### TASK GOAL
The response must be made up of the lines in the entries below that contain "Elektrotechnika".

### DATA
______

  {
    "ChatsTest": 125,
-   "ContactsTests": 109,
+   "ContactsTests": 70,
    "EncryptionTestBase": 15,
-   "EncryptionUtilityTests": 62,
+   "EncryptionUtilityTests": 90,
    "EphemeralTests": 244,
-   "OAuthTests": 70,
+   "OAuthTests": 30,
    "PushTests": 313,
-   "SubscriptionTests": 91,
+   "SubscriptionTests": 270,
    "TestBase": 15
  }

______

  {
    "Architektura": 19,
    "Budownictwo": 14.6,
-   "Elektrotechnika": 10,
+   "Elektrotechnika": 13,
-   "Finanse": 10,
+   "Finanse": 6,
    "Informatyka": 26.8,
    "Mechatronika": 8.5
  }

______

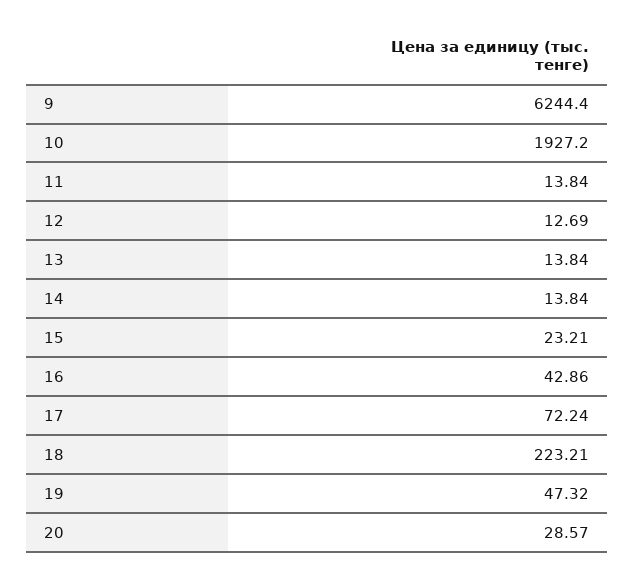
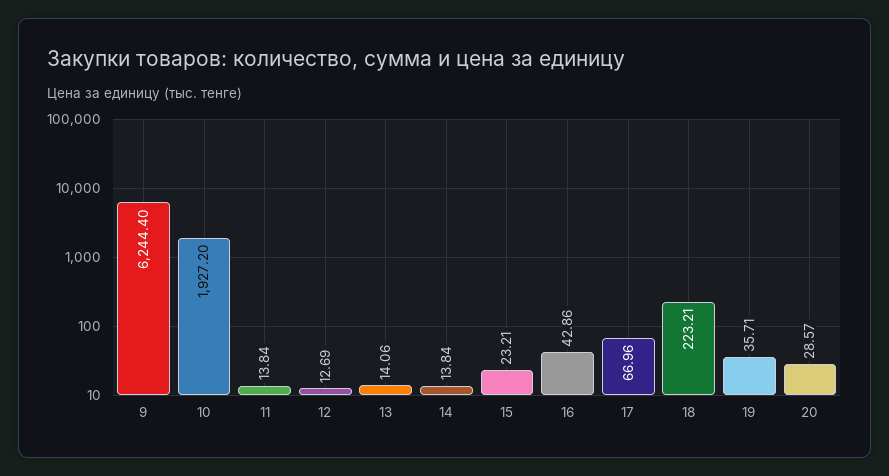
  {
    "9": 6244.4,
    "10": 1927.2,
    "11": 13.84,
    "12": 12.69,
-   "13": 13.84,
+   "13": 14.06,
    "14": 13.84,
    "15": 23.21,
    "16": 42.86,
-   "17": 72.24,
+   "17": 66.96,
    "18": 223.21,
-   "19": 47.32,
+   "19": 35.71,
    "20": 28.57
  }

______

### ANSWER BOX
-   "Elektrotechnika": 10,
+   "Elektrotechnika": 13,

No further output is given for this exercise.